◆ What you will do ◆
Pull out every line in the records below that contains the string "sobre", and copy each one in full.

(Stored data entries)
===

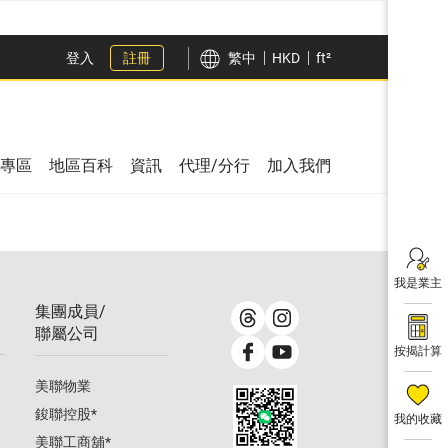
登入
註冊
繁中
HKD
ft²
專區
地區百科
資訊
代理/分行
加入我們
我是業主
集團成員/
聯屬公司
按揭計算
美聯物業
鋑聯控股
*
我的收藏
美聯工商舖
*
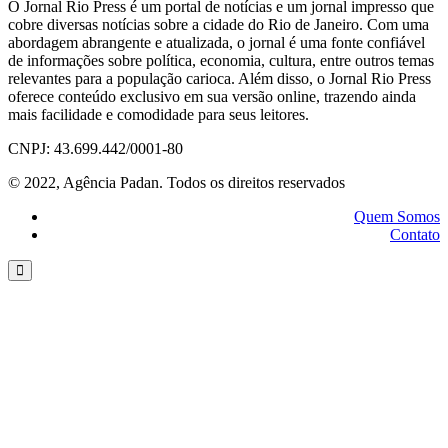
O Jornal Rio Press é um portal de notícias e um jornal impresso que
cobre diversas notícias sobre a cidade do Rio de Janeiro. Com uma
abordagem abrangente e atualizada, o jornal é uma fonte confiável
de informações sobre política, economia, cultura, entre outros temas
relevantes para a população carioca. Além disso, o Jornal Rio Press
oferece conteúdo exclusivo em sua versão online, trazendo ainda
mais facilidade e comodidade para seus leitores.
CNPJ: 43.699.442/0001-80
© 2022, Agência Padan.
Todos os direitos reservados
Quem Somos
Contato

===

◆ Solution to this exercise ◆
cobre diversas notícias sobre a cidade do Rio de Janeiro. Com uma
de informações sobre política, economia, cultura, entre outros temas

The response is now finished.